Les larmes me montent aux yeux, brûlantes, humiliantes. Je veux crier, mais aucun son ne sort. Je veux disparaître. C’est à ce moment-là que la vidéo commence.

C’est une vidéo filmée avec un téléphone, tremblante. On me voit, le week-end dernier, au bal annuel de la ville. Une soirée où je m’étais forcée à aller, espérant un miracle qui n’arriverait jamais. J’étais restée dans mon coin, à boire un soda, invisible. Jusqu’à ce que Théo, un garçon de terminale, populaire et beau comme un dieu, s’approche de moi.

Je me souviens de ce moment. Mon cœur avait fait un bond. Il m’avait souri.

— Tu veux danser ? avait-il dit.

J’avais cru au miracle.

La vidéo montre la scène. On me voit, rouge, hésitante, accepter. Puis, sur la piste, alors qu’une musique lente commence, il se penche vers mon oreille. Le micro du téléphone a dû capter sa voix. Sa vraie voix.

— Tu sais, Élianor, personne ne voudra jamais de toi. T’es grosse, tu es moche, et tu pues la solitude. Danser avec toi, c’est le prix que j’ai payé pour un pari. T’es juste une blague.

Le silence se fait dans la cantine. Un silence de mort. Puis, le rire explose. Un rire déchaîné, hystérique, qui semble vouloir faire trembler les murs. Des centaines de paires d’yeux sont braquées sur moi. Je les vois, ces yeux, brillants de méchanceté, de jouissance. Je vois le visage de ma sœur, rayonnante, au premier rang.

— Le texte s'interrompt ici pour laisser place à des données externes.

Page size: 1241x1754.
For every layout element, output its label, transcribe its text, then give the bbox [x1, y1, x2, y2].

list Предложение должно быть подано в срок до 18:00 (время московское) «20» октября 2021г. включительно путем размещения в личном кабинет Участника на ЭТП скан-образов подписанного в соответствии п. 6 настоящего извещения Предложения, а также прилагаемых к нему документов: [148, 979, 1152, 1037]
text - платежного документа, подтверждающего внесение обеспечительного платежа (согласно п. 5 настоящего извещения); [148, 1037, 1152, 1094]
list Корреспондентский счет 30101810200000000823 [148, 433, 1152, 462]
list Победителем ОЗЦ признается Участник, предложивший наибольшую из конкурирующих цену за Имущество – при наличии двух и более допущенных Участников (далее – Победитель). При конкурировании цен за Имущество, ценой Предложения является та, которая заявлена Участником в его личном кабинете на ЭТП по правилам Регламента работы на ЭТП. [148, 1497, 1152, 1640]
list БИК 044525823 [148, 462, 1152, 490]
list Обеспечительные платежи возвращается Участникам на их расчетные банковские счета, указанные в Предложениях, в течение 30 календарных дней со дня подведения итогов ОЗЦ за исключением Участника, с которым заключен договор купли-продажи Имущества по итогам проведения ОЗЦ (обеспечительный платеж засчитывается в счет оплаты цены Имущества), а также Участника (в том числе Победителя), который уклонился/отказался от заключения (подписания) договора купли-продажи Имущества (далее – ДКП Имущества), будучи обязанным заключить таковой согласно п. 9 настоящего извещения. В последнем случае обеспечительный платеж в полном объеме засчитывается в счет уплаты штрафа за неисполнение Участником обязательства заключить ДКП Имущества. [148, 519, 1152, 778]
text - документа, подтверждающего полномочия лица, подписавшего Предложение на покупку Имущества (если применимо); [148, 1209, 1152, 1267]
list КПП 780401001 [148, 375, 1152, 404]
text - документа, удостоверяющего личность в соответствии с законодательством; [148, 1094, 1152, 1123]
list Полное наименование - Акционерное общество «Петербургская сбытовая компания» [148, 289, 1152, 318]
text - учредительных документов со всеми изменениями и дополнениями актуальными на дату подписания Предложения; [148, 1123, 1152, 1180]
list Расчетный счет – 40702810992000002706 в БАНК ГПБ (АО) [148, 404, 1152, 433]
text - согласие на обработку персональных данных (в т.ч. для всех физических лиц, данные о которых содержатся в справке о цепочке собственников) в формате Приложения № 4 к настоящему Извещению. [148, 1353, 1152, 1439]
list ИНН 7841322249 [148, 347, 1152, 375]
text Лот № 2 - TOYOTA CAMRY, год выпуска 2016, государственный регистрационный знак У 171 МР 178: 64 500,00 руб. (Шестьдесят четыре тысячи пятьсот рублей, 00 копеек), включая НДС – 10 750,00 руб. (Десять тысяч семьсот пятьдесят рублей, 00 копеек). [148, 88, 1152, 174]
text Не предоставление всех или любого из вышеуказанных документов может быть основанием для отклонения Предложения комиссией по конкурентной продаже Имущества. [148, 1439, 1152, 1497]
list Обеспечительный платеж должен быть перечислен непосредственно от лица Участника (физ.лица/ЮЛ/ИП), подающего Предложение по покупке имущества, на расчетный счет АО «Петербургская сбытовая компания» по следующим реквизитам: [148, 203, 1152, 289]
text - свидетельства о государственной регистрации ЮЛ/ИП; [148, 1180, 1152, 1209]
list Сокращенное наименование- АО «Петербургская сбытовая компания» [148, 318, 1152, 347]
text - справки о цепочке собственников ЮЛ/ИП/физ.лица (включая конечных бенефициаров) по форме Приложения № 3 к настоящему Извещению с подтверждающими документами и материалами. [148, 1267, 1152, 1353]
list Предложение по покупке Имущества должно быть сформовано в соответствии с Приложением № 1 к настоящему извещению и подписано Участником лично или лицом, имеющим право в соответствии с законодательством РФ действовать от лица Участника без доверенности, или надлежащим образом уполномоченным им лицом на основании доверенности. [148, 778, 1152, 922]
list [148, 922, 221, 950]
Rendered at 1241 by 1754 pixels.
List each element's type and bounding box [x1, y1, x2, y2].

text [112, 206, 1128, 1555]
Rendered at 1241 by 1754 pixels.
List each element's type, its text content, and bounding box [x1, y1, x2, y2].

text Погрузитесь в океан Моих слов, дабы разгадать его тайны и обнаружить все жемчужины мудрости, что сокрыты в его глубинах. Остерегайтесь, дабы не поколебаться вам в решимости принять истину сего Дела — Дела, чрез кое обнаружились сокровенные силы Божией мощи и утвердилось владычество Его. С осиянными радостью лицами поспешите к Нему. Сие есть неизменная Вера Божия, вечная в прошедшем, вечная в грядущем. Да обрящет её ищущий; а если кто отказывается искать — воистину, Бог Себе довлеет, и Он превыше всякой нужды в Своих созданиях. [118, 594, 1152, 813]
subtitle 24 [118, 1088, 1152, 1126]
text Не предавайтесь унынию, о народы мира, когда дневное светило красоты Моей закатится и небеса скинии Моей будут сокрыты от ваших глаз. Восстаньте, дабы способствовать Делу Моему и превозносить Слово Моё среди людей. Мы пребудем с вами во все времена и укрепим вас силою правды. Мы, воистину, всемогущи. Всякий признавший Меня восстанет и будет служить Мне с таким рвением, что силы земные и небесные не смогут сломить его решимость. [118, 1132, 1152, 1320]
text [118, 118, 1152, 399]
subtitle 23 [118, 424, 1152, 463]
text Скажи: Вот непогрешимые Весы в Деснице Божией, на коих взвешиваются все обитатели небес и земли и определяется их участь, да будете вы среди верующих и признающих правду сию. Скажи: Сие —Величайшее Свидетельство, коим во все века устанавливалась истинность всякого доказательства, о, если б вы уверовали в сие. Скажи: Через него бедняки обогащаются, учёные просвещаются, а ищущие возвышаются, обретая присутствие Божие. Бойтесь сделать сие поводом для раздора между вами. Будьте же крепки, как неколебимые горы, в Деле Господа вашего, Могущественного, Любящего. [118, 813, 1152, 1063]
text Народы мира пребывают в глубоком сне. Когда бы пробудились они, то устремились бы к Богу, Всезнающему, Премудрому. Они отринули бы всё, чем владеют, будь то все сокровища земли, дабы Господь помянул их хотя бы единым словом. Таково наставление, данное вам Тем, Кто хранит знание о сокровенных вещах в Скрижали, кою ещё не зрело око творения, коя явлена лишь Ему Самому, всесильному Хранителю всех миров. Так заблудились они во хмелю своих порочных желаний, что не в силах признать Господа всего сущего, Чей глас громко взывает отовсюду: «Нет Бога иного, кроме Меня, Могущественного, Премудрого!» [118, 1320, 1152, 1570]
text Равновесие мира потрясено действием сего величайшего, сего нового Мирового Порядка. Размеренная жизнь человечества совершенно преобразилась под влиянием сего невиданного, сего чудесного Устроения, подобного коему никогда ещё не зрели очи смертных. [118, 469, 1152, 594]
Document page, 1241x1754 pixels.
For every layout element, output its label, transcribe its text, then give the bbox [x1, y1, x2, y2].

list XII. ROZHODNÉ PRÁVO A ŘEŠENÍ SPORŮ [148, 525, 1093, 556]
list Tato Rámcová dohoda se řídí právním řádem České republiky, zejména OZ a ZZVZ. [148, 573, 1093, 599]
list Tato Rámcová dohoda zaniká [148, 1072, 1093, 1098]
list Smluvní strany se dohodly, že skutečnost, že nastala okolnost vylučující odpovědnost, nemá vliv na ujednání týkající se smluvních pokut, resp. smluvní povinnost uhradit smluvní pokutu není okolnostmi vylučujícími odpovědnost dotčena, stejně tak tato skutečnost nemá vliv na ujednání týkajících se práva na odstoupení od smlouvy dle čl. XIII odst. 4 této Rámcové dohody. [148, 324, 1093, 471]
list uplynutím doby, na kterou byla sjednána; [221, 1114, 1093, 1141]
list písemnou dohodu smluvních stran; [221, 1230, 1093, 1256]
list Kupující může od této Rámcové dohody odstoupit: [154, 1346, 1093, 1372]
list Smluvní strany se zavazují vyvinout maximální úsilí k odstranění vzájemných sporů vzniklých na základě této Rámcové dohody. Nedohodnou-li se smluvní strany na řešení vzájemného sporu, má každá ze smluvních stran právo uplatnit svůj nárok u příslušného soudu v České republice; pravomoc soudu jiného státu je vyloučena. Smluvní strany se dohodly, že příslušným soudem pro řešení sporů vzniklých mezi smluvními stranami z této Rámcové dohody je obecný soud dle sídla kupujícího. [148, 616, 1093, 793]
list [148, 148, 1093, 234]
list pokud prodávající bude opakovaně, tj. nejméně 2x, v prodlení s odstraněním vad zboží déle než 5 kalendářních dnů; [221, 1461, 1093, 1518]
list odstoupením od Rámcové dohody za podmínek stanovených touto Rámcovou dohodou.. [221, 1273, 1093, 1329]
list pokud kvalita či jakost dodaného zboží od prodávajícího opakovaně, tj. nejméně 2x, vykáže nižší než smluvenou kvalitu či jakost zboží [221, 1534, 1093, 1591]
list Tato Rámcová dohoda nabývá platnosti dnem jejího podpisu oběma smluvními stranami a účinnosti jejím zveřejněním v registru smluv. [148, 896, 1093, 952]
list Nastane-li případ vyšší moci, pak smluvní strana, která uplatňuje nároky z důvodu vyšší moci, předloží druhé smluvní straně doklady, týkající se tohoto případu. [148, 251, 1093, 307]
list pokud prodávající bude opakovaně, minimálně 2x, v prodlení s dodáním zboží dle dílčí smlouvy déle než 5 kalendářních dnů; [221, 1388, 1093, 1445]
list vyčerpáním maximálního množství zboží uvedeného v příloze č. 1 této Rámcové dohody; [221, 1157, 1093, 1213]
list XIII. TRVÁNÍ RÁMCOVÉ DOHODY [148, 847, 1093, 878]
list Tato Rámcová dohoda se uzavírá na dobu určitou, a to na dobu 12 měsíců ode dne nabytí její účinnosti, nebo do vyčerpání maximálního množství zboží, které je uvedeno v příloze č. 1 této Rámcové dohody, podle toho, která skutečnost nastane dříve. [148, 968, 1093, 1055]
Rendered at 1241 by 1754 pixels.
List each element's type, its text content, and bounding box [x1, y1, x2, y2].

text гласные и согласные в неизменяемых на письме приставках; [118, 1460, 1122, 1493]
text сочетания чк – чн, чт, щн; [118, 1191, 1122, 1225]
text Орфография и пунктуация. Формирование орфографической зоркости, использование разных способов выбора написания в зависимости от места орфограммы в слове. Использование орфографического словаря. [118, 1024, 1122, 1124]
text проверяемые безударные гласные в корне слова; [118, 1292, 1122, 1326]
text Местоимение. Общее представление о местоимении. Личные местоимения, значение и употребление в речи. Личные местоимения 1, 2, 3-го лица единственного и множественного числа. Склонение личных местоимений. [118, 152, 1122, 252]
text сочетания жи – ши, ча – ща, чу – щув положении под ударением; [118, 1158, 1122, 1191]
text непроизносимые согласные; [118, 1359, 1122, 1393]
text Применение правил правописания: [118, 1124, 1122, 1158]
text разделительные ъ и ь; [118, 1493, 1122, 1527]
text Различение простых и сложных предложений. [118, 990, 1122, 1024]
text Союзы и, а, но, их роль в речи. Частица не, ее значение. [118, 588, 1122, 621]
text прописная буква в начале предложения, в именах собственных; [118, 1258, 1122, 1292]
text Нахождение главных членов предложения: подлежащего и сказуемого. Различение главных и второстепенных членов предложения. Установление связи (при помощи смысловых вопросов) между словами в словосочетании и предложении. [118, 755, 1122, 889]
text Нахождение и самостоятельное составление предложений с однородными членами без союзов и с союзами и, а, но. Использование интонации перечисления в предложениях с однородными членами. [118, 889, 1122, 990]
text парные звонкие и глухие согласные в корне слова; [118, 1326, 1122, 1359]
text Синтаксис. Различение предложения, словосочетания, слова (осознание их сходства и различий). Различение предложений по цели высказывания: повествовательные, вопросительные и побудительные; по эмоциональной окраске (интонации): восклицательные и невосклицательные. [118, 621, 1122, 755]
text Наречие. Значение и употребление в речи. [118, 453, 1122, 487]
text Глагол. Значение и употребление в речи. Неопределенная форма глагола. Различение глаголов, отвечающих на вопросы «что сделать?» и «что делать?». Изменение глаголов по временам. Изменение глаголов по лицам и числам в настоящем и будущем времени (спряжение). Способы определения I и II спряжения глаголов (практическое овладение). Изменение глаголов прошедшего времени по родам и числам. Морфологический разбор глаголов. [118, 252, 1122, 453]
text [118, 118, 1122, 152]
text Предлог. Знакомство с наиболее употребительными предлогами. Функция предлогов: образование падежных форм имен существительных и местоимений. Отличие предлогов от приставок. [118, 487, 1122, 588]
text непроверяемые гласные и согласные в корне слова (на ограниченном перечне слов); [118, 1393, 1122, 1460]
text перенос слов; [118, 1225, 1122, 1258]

Je suis la blague. La chute. La bête.

Mon corps entier tremble. Les larmes coulent maintenant, chaudes et salées sur mes lèvres. Je lâche mon plateau. Il s’écrase au sol avec un bruit de vaisselle brisée qui se perd dans les rires. Je tourne les talons, et je cours. Je cours comme une folle, bousculant des gens, aveuglée par les pleurs.

Les rires me poursuivent, résonnent dans le couloir, collent à ma peau comme de la poix.

— Bravo, la baleine !

—Elle pleure ! Regardez, elle pleure !

—Cours, gros tas, cours !

Je pousse la lourde porte de l’établissement et dévale les marches. La honte n’est plus un sentiment. C’est une substance, épaisse, noire, qui m’emplit les poumons, qui obstrue ma gorge. Elle coule dans mes veines à la place du sang. La ville entière a vu. La ville entière a ri. Ma famille, mes camarades, mes voisins.

Je cours sans savoir où je vais, les joues ruisselantes, le cœur en miettes. Chaque rire est un coup de couteau. Chaque regard un poison. Je suis nue. Je suis souillée. Je ne suis plus rien.

La chute est totale. Et au fond de cet abîme, quelque chose naît. Une étincelle. Infime, noyée dans l’océan de honte. Une colère froide, qui n’attend que son heure.